# [VORGEGEBENER TEXT]
++++

Gameboy Doch klassische Pianisten sind heutzutage ebenso wenig Mangelware wie Jazzer. Und so fand Nuss für sein musikalisches Wirken eine ungewöhnliche Nische: eigene Klavier-Arrangements von Computerspiel-Soundtracks. Auch Nuss senior verbringt viel Zeit vor dem Bildschirm. »Mein Vater spielte Gameboy oder Tetris, als ich klein war. Ich bin mit Jazzmusik und Computerspielen aufgewachsen«, erinnert sich Nuss und erklärt: »Es gibt da viel Trash, Spiele wie Egoshooter oder Supermario. Und es gibt Anspruchsvolles wie etwa Final Fantasy.«
Die Deutsche Grammophon bringt nun das erste Album von Benyamin Nuss heraus, mit dem jazzartigen Titel Benyamin Nuss plays Uematsu. Denn die Musik zu »Final Fantasy« stammt von dem japanischen Komponisten Nobuo Uematsu. In Asien ist der Mann ein Superstar. Seit der ersten Folge des Spiels im Jahre 1987 schreibt Uematsu die Musik, mittlerweile mit Ko-Autoren. Eine Art »Hans Zimmer der Computerspielmusik« aus dem Land des Lächelns. »Please Smile« heißt passenderweise seine Firma. Heute hat Uematsu Millionen von Alben mit dem Final Fantasy-Soundtrack verkauft. Jetzt hat er dank Benyamin Nuss den Schritt in die Welt der klassischen Konzertsäle geschafft: Nuss wird im Herbst seine CD auf prominenten deutschen Musikbühnen vorstellen. Man darf gespannt sein, ob tatsächlich die Games-Community in die Säle der Klassik strömt und zu kreischen anfängt, sobald die wohlbekannten Melodien aus der Spielwelt erklingen.

++++

# [ZIEL]
Schreibe den Text über den Pianisten Benyamin Nuss und seine Klavierfassungen von Computerspielmusik im gleichen Ton weiter. Beginne direkt nach seinem letzten Satz.

# [MATERIAL]
++++

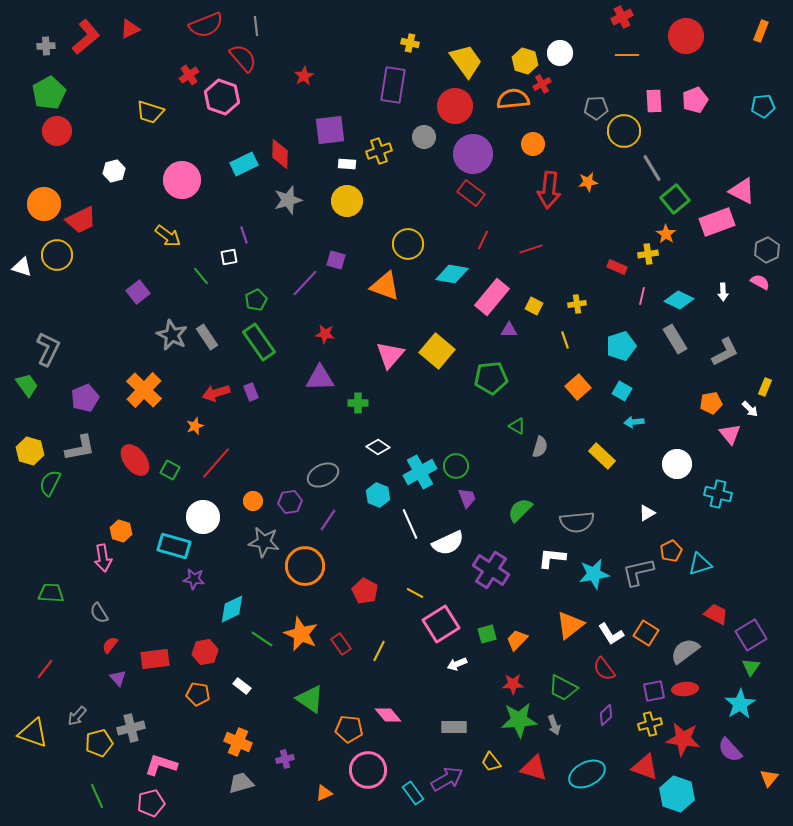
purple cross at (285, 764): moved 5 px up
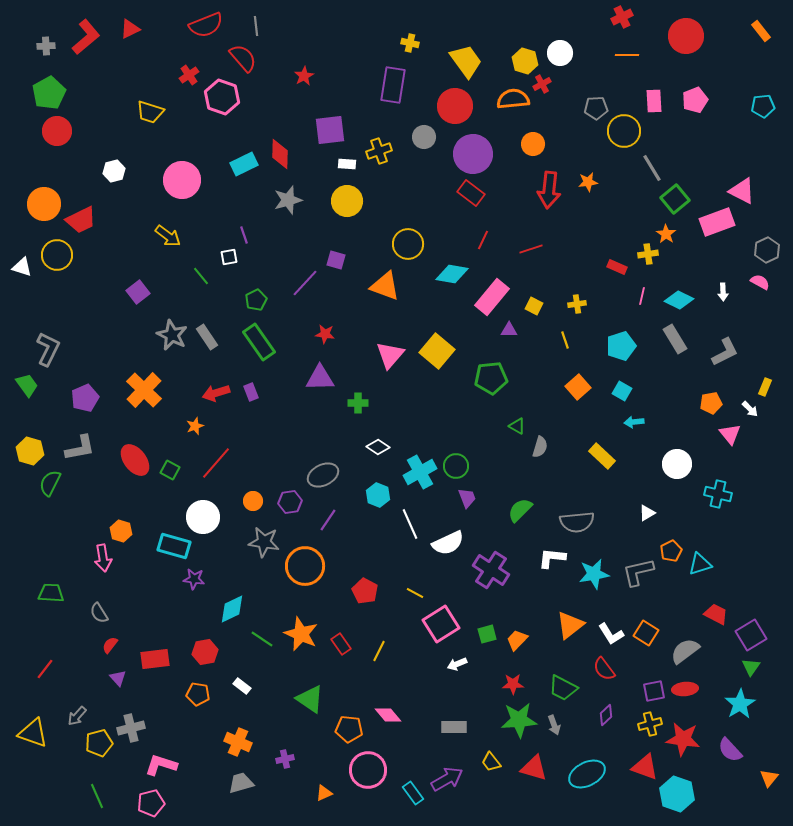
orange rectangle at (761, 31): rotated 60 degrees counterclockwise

++++

# [ERGEBNIS DER ÜBUNG]
Das hat Nuss schon einmal erlebt. 2009 spielt er in der Kölner Philharmonie ein Klavierkonzert aus einem Games-Soundtrack als Solist, das auch auf CD erscheint (Symphonic Fantasies). So, als wären Computerspiele schon immer ein Teil des klassischen Konzertrepertoires gewesen.